━━━ AVAILABLE DATA ━━━

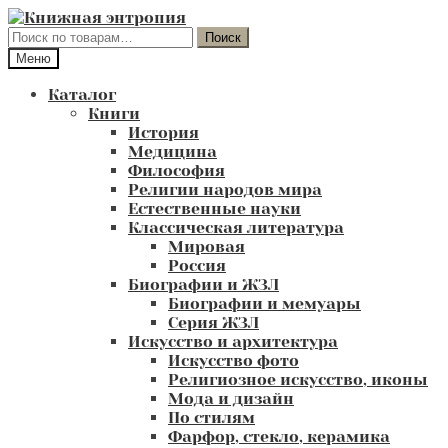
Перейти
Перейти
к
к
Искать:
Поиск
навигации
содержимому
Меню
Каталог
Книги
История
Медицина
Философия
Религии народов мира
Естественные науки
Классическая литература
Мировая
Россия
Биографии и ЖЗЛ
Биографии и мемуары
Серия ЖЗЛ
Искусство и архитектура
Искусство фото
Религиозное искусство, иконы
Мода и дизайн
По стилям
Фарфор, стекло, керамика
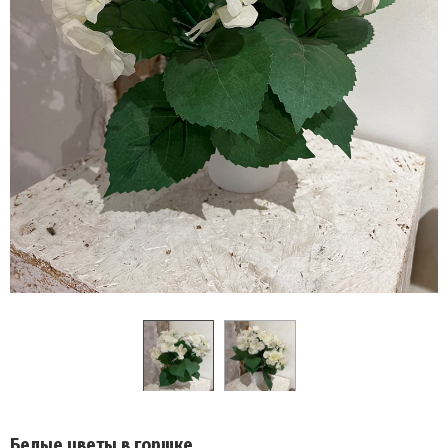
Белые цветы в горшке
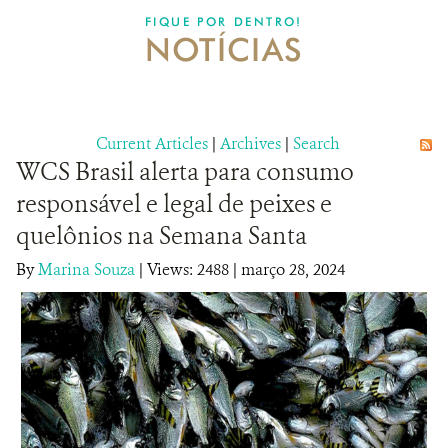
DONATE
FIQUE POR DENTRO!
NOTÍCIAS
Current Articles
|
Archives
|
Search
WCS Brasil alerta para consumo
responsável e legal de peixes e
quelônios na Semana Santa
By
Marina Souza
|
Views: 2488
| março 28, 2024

━━━
━━━ AVAILABLE DATA ━━━

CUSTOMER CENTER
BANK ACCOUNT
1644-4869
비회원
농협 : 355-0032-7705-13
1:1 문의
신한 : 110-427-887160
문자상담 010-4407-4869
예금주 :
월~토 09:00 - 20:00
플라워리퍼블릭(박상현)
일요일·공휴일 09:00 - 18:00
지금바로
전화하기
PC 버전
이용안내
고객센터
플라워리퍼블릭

━━━

BRIEF: Some lines of the records may hold the word "Биографии". How many do? Answer with a number and nothing else.

SOLUTION FOR THIS EXERCISE: 2